One of the questions writers of fiction hear most often (if not the most frequent) is "Where do you get your ideas?" I usually give a semi-facetious answer: They're all floating around in the ether and when you're tuned in they just come to you.

Facetious, but as good an explanation as any. I can pinpoint where certain books started. Sometimes I began with a great title: Styx and Stones, for instance.


 



Once I had that, it clearly had to be a poisoned-pen story, so the characters, plot, and setting developed from there. But what sparked the title I have no idea.





It's easier to trace the books that started with a place: Rattle His Bones, set in the Natural History Museum;


















The Bloody Tower, set at the Tower of London;









or To Davy Jones Below, set on a transatlantic liner, and Murder on the Flying Scotsman, on a train. In each case, the place--the setting--led to the plot and the characters.
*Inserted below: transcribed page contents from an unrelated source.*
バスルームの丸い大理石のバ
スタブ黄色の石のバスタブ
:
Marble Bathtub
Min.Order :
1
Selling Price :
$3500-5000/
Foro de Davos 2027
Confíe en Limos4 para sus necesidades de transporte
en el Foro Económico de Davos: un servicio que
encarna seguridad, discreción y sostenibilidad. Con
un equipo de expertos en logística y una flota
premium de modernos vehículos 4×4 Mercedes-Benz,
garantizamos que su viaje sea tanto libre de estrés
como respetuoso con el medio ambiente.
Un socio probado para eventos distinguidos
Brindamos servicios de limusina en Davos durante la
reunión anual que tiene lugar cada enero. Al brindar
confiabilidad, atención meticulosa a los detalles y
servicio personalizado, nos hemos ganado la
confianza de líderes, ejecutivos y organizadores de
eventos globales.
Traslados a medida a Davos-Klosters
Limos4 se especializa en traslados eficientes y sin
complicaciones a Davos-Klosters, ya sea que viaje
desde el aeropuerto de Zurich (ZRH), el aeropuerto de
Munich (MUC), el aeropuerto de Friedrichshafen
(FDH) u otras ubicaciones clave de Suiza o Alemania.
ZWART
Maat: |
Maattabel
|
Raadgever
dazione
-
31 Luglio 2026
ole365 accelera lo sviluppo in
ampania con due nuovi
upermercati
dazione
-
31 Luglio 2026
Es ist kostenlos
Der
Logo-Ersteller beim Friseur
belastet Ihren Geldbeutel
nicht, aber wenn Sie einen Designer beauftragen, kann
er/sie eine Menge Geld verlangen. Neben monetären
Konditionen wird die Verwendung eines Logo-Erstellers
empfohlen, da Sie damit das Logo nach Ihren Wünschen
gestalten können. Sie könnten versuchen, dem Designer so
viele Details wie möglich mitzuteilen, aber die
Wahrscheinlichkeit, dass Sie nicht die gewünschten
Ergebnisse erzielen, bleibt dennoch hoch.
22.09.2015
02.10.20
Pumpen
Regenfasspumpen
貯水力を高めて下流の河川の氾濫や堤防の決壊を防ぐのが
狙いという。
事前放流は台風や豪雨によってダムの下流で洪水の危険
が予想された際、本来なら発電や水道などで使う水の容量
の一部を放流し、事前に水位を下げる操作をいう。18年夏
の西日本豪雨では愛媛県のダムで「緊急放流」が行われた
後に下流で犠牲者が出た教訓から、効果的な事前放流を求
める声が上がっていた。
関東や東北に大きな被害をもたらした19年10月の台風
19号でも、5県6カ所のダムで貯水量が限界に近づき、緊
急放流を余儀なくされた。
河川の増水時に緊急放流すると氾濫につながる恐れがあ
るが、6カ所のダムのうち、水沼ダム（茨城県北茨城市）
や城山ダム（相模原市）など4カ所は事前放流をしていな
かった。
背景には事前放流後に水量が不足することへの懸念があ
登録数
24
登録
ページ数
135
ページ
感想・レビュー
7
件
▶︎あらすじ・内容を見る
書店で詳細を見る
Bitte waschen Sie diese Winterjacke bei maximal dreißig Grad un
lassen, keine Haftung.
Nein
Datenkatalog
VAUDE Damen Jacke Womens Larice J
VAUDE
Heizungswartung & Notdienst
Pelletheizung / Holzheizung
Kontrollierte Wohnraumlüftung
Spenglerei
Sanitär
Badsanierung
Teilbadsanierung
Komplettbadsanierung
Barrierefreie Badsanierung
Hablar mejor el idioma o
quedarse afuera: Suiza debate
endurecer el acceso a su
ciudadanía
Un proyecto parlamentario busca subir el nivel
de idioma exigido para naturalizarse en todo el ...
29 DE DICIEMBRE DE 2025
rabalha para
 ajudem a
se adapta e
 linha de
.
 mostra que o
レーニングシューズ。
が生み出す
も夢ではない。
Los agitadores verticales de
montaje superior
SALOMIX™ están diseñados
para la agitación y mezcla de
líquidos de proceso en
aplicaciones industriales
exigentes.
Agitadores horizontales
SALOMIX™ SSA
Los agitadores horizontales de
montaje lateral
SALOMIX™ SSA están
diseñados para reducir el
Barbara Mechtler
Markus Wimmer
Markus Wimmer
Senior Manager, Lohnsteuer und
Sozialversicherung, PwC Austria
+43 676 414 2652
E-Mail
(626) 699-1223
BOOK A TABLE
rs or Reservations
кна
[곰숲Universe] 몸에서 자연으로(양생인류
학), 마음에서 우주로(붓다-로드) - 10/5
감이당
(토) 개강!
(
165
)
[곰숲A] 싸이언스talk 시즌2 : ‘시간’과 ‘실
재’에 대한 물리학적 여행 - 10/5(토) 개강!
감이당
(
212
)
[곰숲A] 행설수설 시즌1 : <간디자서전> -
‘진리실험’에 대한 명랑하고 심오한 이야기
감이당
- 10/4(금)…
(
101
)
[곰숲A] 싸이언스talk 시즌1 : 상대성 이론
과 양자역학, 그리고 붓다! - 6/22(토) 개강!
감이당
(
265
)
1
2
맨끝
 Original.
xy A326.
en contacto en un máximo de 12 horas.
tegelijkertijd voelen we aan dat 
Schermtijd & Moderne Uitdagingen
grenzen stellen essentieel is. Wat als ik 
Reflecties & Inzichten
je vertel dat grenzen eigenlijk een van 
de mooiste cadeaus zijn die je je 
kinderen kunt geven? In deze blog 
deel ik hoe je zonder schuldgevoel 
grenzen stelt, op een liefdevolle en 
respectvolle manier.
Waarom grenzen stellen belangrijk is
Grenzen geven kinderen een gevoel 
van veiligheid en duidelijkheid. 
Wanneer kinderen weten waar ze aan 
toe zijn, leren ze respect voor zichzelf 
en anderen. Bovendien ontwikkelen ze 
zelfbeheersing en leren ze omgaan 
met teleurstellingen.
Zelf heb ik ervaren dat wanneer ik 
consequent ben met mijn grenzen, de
Where the Flying Scotsman is concerned, another factor was that I wanted to make it as different from Murder on the Orient Express as possible, though that's where the idea came from.




(The cover on the left, the US hardcover original, was developed from a real 1920s railway poster--which did not, however, have a skeleton driving the train)







So, sometimes the origin of an idea is clear. More often, I haven't a clue, or not one I can pin down. I guess the real answer is: A lifetime's experiences.